*** EXCERPTED PASSAGE ***

And Tres, you're right about that noise thing. I used to live with a theater and restaurant Architect who did a lot of sound baffling design, and one year BOOM, nobody wanted it done anymore. Cafes throughout the Village started sounding like cafeterias. Completely obnoxious and ageist.


----------



## Boteroesque Babe (Dec 17, 2005)

CleverBomb said:


> I'm a regular at a couple of places -- most of the staff there may not have flair, but they DO have "character".


Character must be earned, Rusty. Flair can be purchased at any Spencer's Gifts. 

(You _must_ see the rest of the movie. It's freakin' hilarious.)


----------



## Wayne_Zitkus (Dec 17, 2005)

Boteroesque Babe said:


> Character must be earned, Rusty. Flair can be purchased at any Spencer's Gifts.
> 
> (You _must_ see the rest of the movie. It's freakin' hilarious.)


Or any Office Depot:


----------



## Cynthia (Dec 17, 2005)

Wayne_Zitkus said:


> Another pet peeve of mine is when waitresses refer to Sandie and me collectively as "you guys" - as in "Would you guys like something from the bar?" or "Would you guys like to hear about our specials?"



Although I have nothing against being middle-aged, I'll take "you guys" *any* day over "m'am." When I'm sitting in a cool restaurant feeling kinda hip and frisky, it never fails to make me feel like Aunt Bea.


----------



## EvilPrincess (Dec 17, 2005)

]

There's a place in Chicago (can't recall the name) where the theme is rude waitstaff. quote]

Ed Debevic's (Sp?) 


Great Blue Cheese Burger- 
Great Milk Shakes

A woman in the next booth spilled her Mill Shake, the waitress walked by, threw a huge handful of napkins on the table, told her "Clean it up" and walked away. Poor thing was almost in tears


----------



## CleverBomb (Dec 18, 2005)

EvilPrincess said:


> ]
> 
> There's a place in Chicago (can't recall the name) where the theme is rude waitstaff. quote]
> 
> ...



I remember that back in the day, there was an "Eat at Ed's" restaurant in Torrance, CA -- I think it was a franchise of that one. 
Interestingly, it was in the same building that once held a Swensen's Ice Cream Parlor... ah, youth. 

-Rusty


----------



## Boteroesque Babe (Dec 18, 2005)

EvilPrincess said:


> Ed Debevic's (Sp?)
> 
> 
> Great Blue Cheese Burger-
> ...


Ed Devevic's! That's it. The food was forgettable. The service was un.


----------



## HottiMegan (Dec 21, 2005)

Fallen Angel said:


> Oh I know!! I once ordered a 'garden salad' that came with bacon on it! Who grows pigs in their garden?!?!?! I would hate having to order off the kids menu if it weren't so much cheaper... what I do hate is when they won't let you order off the kids menu, even when you offer to pay full price!

*** ENTRIES PROVIDED ***

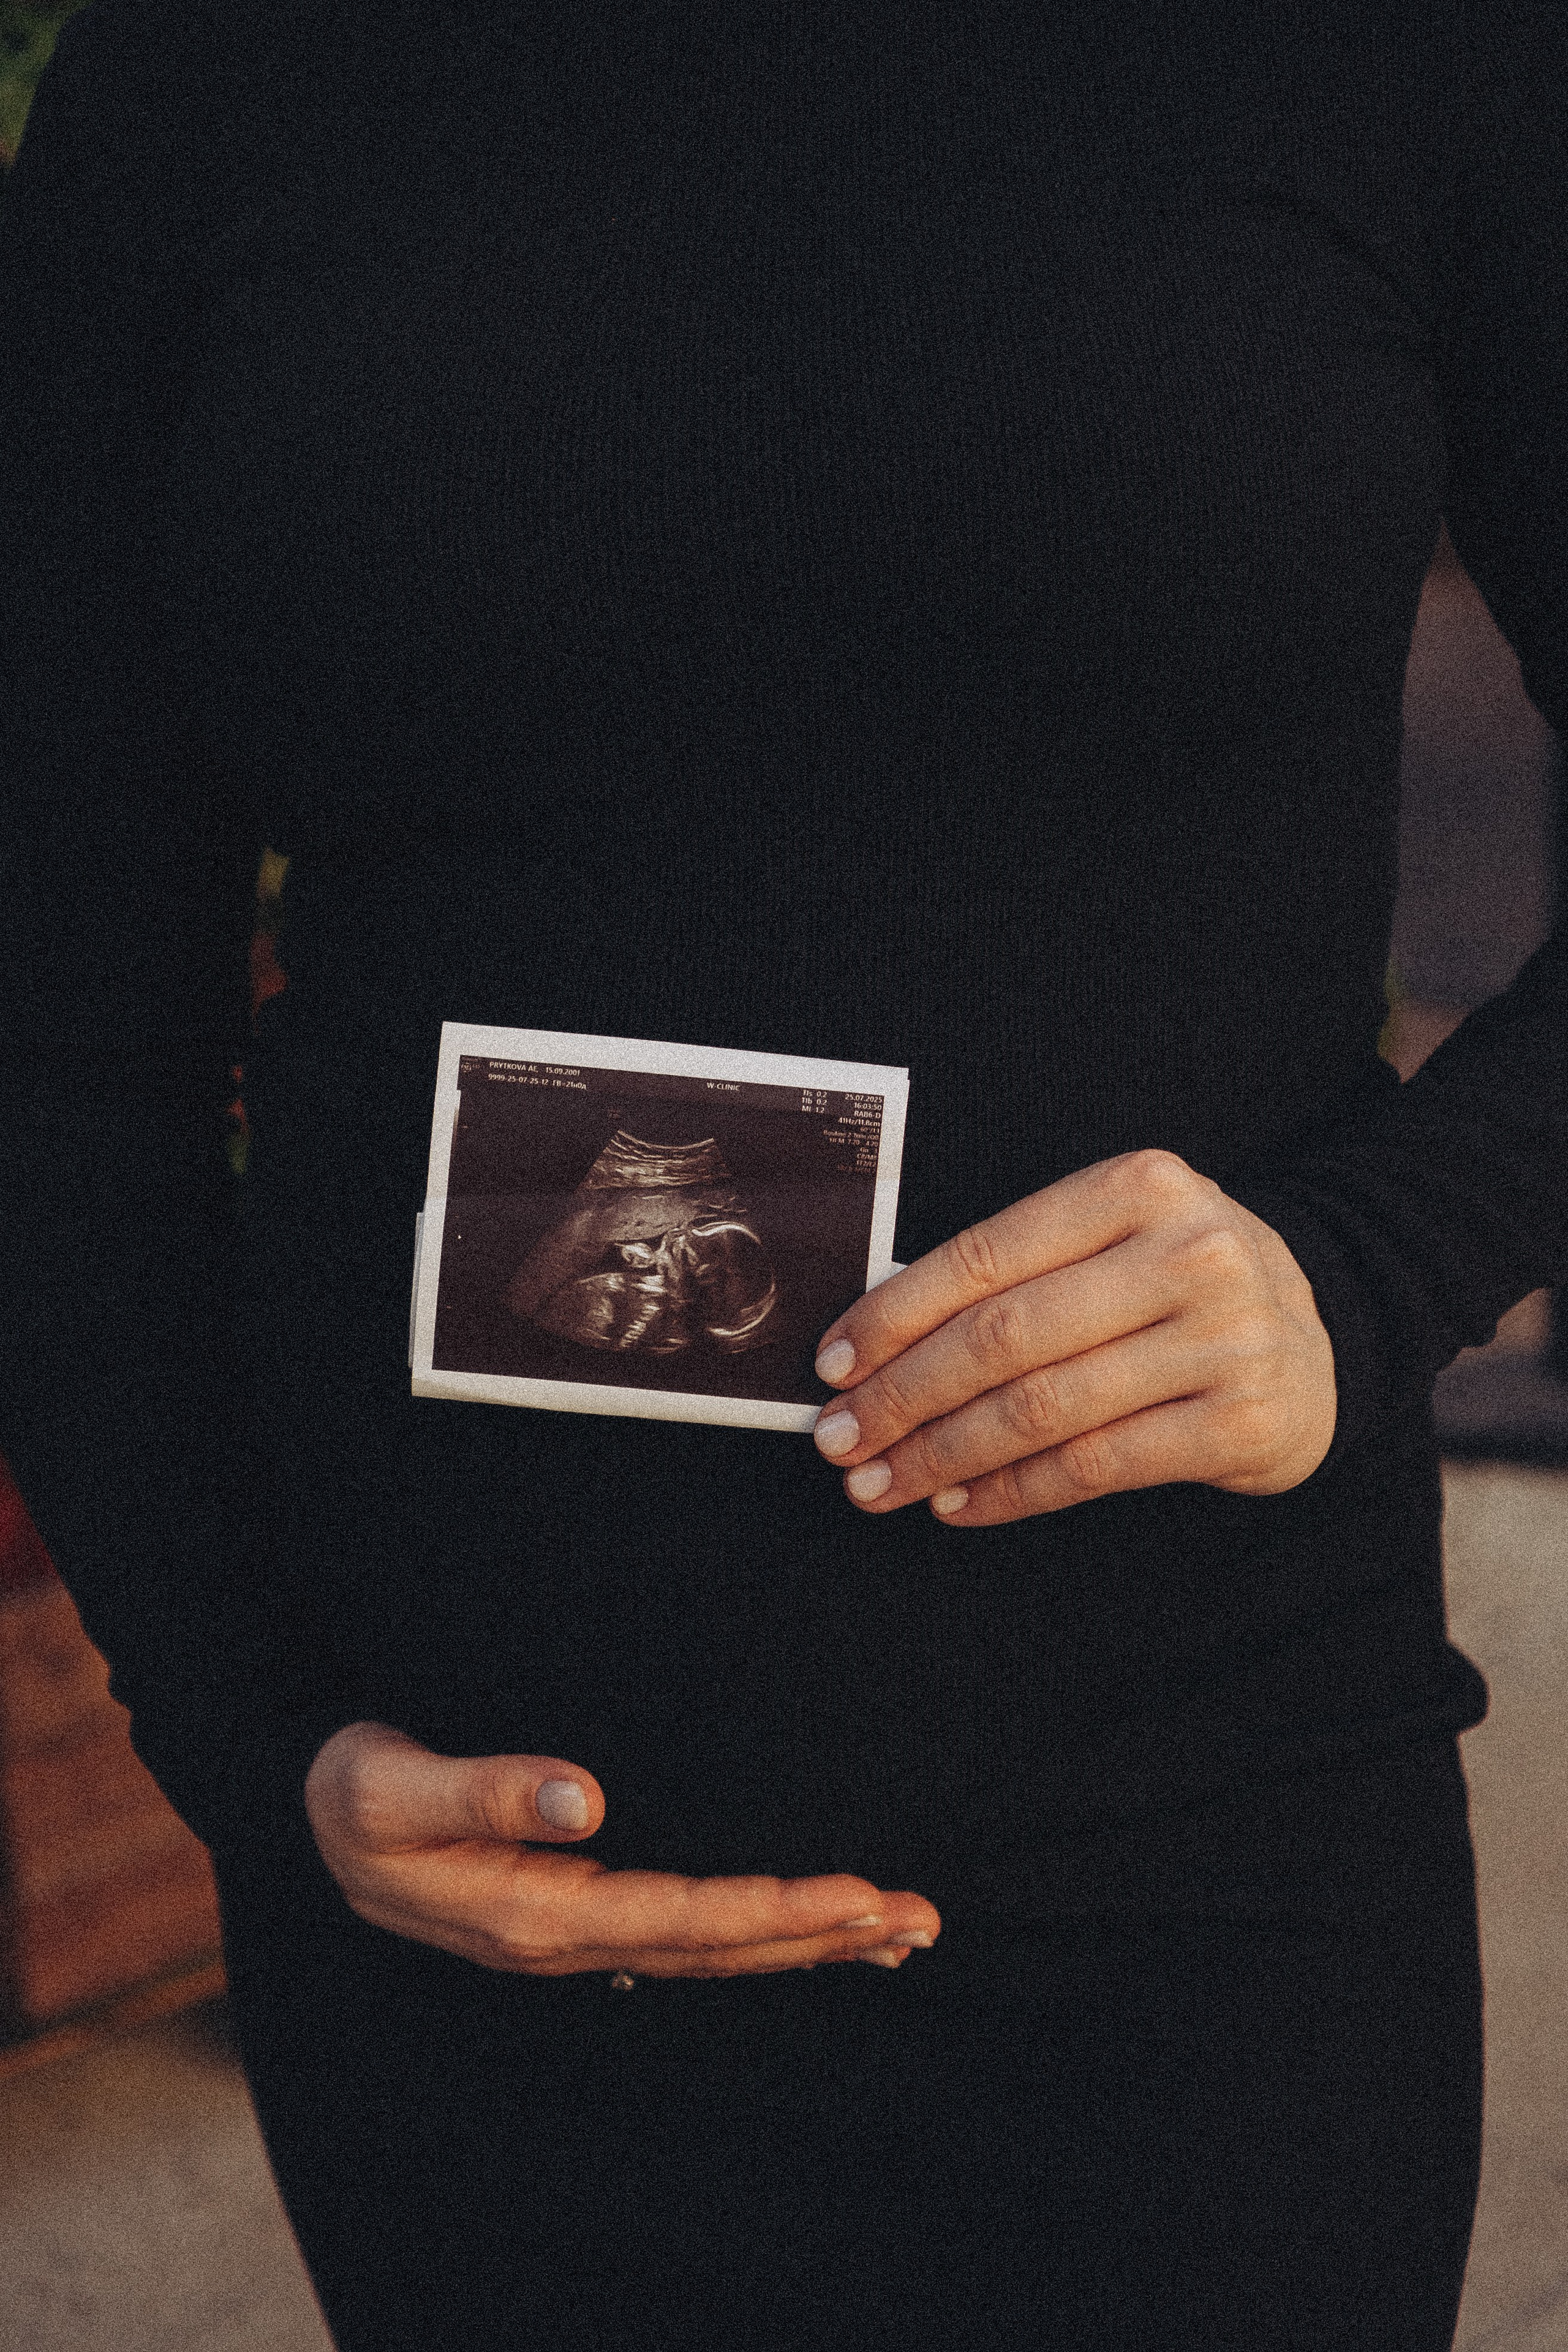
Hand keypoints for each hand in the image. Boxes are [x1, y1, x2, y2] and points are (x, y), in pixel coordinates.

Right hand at [304, 1721, 939, 1975]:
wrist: (307, 1808)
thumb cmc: (352, 1790)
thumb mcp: (393, 1786)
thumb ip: (485, 1786)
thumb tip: (585, 1794)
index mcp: (536, 1913)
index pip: (685, 1919)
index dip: (777, 1911)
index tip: (859, 1895)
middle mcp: (567, 1934)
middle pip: (720, 1945)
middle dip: (821, 1934)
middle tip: (919, 1920)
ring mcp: (574, 1929)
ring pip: (713, 1945)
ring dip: (806, 1939)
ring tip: (897, 1930)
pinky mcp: (576, 1908)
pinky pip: (686, 1929)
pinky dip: (757, 1929)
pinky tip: (807, 1927)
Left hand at [812, 1148, 1335, 1526]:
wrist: (1325, 1335)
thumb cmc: (1181, 1286)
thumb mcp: (1116, 1241)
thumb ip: (1017, 1275)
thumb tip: (876, 1344)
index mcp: (1139, 1186)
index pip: (985, 1255)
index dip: (895, 1316)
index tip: (833, 1364)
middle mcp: (1189, 1253)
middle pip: (1005, 1337)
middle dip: (903, 1396)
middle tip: (841, 1440)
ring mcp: (1225, 1339)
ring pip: (1043, 1409)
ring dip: (943, 1455)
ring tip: (882, 1485)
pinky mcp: (1243, 1422)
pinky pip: (1096, 1467)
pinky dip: (1012, 1493)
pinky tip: (959, 1506)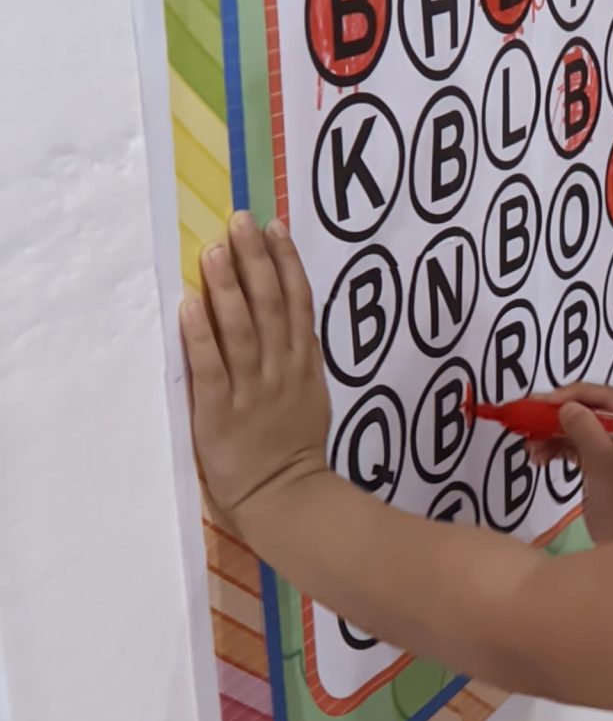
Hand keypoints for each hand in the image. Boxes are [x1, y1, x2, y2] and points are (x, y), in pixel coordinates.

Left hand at [183, 214, 330, 529]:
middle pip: (269, 304)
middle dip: (254, 259)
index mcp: (301, 362)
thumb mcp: (312, 393)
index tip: (272, 227)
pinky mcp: (221, 411)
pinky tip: (191, 305)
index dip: (285, 261)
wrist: (287, 498)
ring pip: (241, 328)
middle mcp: (279, 368)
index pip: (297, 301)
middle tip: (239, 222)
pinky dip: (201, 335)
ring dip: (227, 286)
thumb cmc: (294, 447)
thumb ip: (300, 353)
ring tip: (214, 251)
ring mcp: (251, 389)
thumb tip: (292, 311)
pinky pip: (211, 367)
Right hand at [532, 382, 612, 546]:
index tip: (540, 403)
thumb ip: (586, 431)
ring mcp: (610, 449)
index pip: (600, 396)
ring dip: (549, 435)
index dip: (569, 395)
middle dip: (554, 417)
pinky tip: (538, 459)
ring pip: (574, 429)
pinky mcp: (597, 466)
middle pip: (584, 411)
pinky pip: (572, 447)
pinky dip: (554, 450)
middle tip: (526, 423)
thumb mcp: (604, 464)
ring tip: (530, 450)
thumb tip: (565, 407)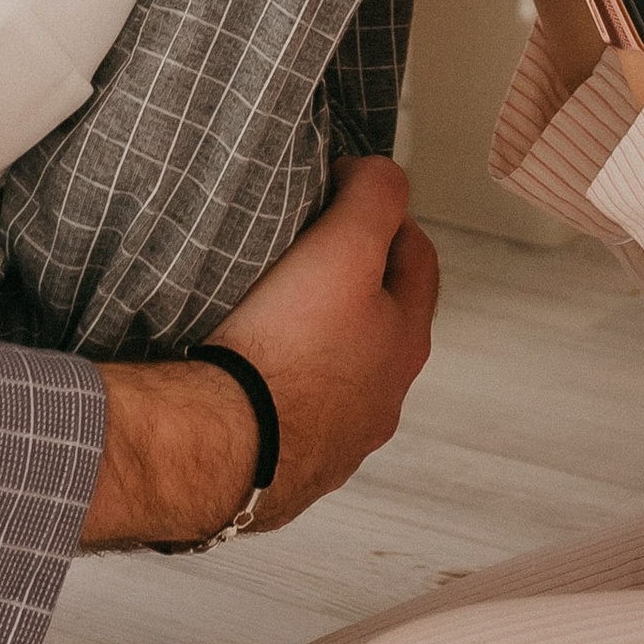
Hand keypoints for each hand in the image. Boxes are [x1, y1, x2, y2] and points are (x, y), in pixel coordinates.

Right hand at [80, 160, 439, 547]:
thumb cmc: (286, 347)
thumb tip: (379, 175)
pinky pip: (292, 412)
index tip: (340, 194)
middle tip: (306, 250)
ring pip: (337, 370)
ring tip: (268, 312)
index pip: (417, 256)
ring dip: (316, 338)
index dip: (385, 214)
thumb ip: (375, 196)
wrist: (226, 447)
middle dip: (353, 279)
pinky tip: (245, 373)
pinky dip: (278, 386)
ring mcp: (339, 439)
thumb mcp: (344, 245)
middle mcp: (384, 397)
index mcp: (407, 342)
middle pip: (380, 319)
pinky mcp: (290, 468)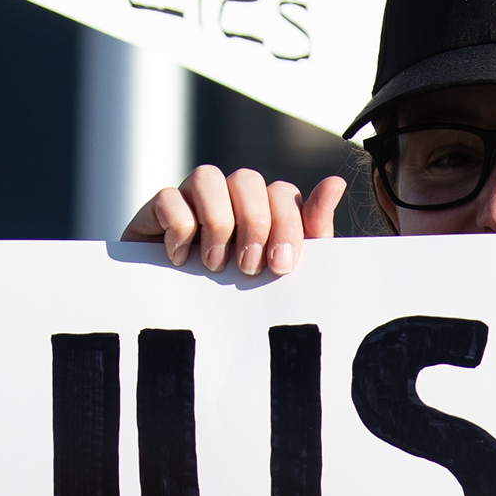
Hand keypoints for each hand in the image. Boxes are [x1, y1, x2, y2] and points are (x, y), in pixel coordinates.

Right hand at [121, 164, 346, 274]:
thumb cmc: (239, 296)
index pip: (282, 194)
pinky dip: (179, 229)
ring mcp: (193, 200)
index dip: (286, 224)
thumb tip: (336, 183)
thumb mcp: (281, 270)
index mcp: (263, 210)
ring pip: (207, 176)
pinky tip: (180, 260)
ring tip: (214, 264)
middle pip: (247, 180)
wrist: (179, 319)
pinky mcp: (158, 210)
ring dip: (217, 222)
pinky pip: (168, 198)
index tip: (280, 265)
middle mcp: (229, 198)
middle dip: (254, 224)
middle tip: (248, 268)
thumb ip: (312, 230)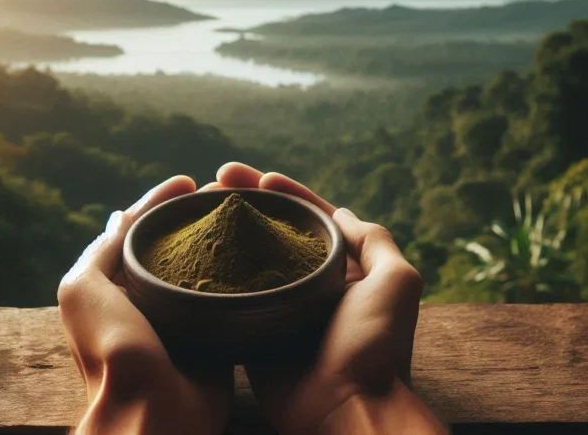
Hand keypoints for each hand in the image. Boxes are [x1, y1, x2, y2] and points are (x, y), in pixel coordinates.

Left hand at [58, 176, 233, 434]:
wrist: (151, 409)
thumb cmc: (111, 348)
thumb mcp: (83, 289)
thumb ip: (100, 251)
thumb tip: (120, 216)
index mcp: (117, 288)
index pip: (140, 231)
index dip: (161, 202)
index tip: (189, 181)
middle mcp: (151, 299)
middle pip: (177, 244)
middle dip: (198, 215)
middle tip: (227, 190)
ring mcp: (187, 317)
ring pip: (209, 265)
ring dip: (226, 237)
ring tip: (247, 209)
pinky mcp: (220, 335)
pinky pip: (235, 296)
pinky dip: (247, 271)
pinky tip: (263, 247)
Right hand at [216, 163, 446, 434]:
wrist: (343, 410)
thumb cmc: (374, 347)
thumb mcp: (397, 282)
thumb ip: (375, 240)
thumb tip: (340, 213)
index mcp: (344, 271)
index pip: (312, 219)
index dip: (287, 193)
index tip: (258, 176)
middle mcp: (309, 285)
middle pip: (273, 231)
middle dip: (247, 201)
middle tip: (216, 180)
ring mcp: (278, 308)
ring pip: (247, 258)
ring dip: (224, 230)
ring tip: (198, 205)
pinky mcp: (251, 332)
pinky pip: (228, 296)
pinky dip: (210, 272)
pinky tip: (190, 250)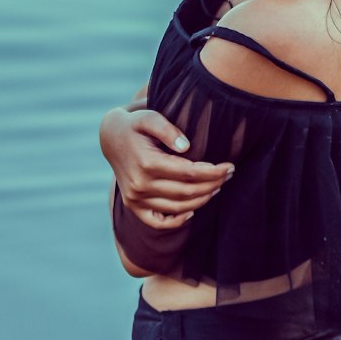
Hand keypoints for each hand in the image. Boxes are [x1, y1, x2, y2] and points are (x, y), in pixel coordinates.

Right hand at [100, 105, 233, 228]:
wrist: (110, 138)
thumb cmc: (135, 125)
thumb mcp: (149, 117)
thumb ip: (167, 129)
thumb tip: (186, 147)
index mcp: (146, 163)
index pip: (189, 173)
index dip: (213, 172)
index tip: (229, 166)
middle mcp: (140, 185)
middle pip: (187, 191)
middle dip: (213, 184)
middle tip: (229, 175)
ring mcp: (136, 198)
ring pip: (178, 207)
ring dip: (202, 199)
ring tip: (218, 187)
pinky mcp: (134, 206)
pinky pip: (158, 222)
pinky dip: (177, 221)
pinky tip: (193, 210)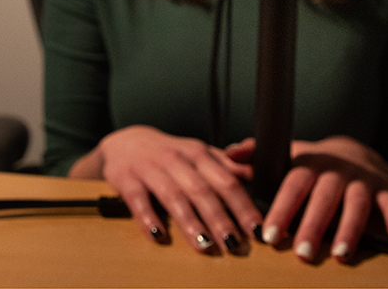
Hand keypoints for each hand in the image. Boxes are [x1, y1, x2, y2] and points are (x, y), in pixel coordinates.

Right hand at [69, 125, 264, 253]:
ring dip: (189, 221)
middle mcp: (176, 159)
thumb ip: (228, 168)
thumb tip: (260, 178)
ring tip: (204, 245)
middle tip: (233, 244)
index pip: (227, 182)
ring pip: (173, 195)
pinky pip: (137, 199)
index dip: (243, 207)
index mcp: (199, 155)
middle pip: (202, 190)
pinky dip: (147, 217)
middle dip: (219, 218)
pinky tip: (158, 235)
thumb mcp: (200, 155)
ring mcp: (150, 168)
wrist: (126, 142)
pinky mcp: (126, 178)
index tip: (257, 230)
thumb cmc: (169, 154)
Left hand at [226, 135, 387, 262]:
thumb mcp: (287, 156)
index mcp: (310, 163)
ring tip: (340, 256)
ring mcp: (363, 180)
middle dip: (312, 226)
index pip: (293, 186)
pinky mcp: (386, 190)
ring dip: (350, 230)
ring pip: (357, 205)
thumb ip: (258, 157)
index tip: (269, 236)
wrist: (358, 152)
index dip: (281, 209)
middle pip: (324, 198)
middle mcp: (337, 170)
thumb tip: (227, 156)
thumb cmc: (314, 165)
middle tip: (302, 253)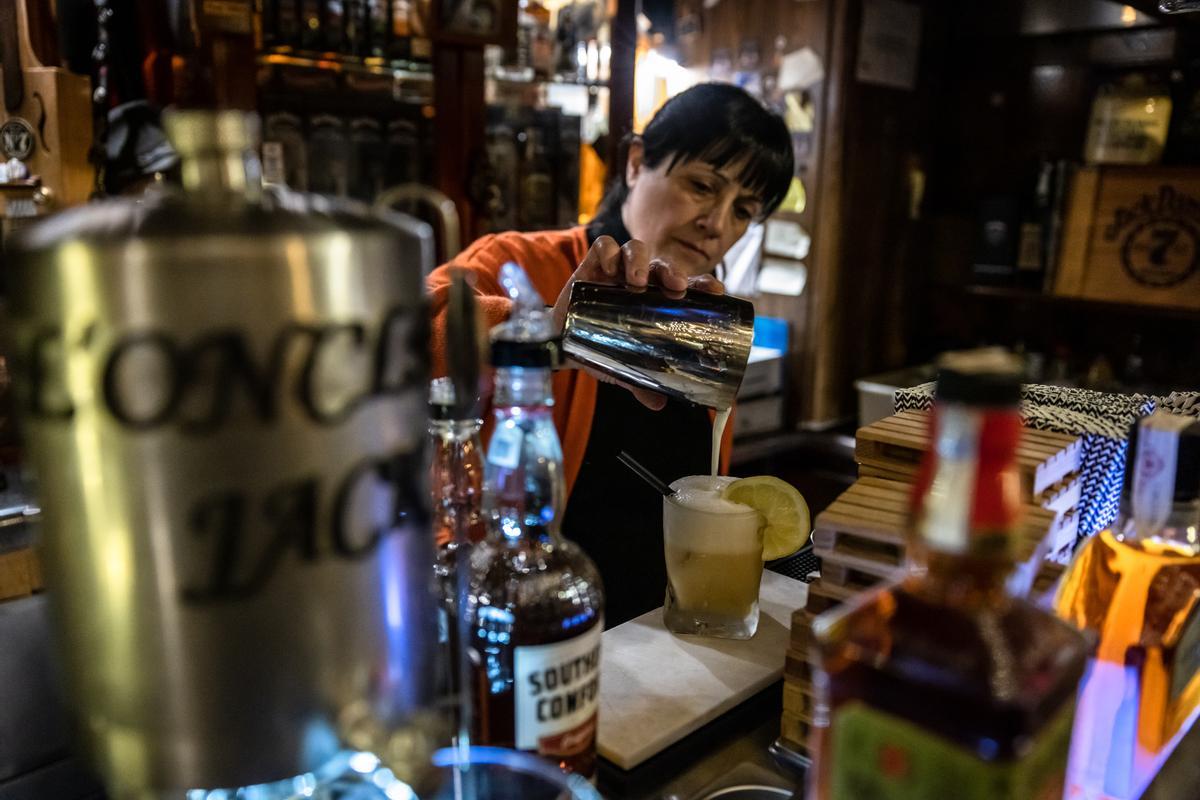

***

Pick up the forum thread on restaurant service and continue it from its last line. The listing is separate material with no connection to the forum thread on restaurant service.

> 
> It's nice to meet another veggie here



It is weird about salads. I always have to make sure that it is indeed vegetarian. I dont get the need to put meat on a salad. I remember reading somehwere that the McDonalds salads are worse for you fat/calorie wise than a simple burger because of all the meat and salad dressing.. give me a salad with simple veggies and a spoonful of cottage cheese and i'm set 

it is nice to meet another veggie too.. you dont run into too many bbw vegetarians


----------



## Cynthia (Dec 21, 2005)

HottiMegan said:


> It is weird about salads. I always have to make sure that it is indeed vegetarian... you dont run into too many bbw vegetarians



Yep, and it's particularly easy to accidentally order non-vegetarian soup, so I don't eat it in restaurants unless it is explicitly marked as being meatless. And, BTW, you'll all enjoy the Vegetarian Resource Group's website. It's extremely comprehensive and has great links.

www.vrg.org


----------



## cute_obese_girl (Dec 22, 2005)

Fallen Angel said:


> I suppose I'm probably alone (or one of very few) on this board, but being a vegetarian, I hate it when my only option is to order a salad without the meat!



I'm a veggie too. What I hate worse than a salad being the only option is ordering a salad and having it come with bacon bits and egg on it. They should warn people about that. Applebee's is that way. I've gone to italian restaurants too and gotten a salad that had salami and/or prociutto on it. A salad is supposed to be a vegetarian's safe bet.


----------



## BigFusionNYC (Dec 22, 2005)

Two Words - Small $&(*&#@ Booths!!!

The last time I checked we lived in AMERICA, where 64 percent of the population is obese. Why are the booths built for slender Japanese businessmen?


----------



## HottiMegan (Dec 22, 2005)

Cynthia said:


> Yep, and it's particularly easy to accidentally order non-vegetarian soup, so I don't eat it in restaurants unless it is explicitly marked as being meatless. And, BTW, you'll all enjoy the Vegetarian Resource Group's website. It's extremely comprehensive and has great links.
> 
> www.vrg.org



I always ask if the soup is made with chicken/beef broth and if it has meat in it. I hardly ever order soup just in case  I'll check out that resource group. I may have been there because my mom is always sending me links. (my whole family is vegetarian)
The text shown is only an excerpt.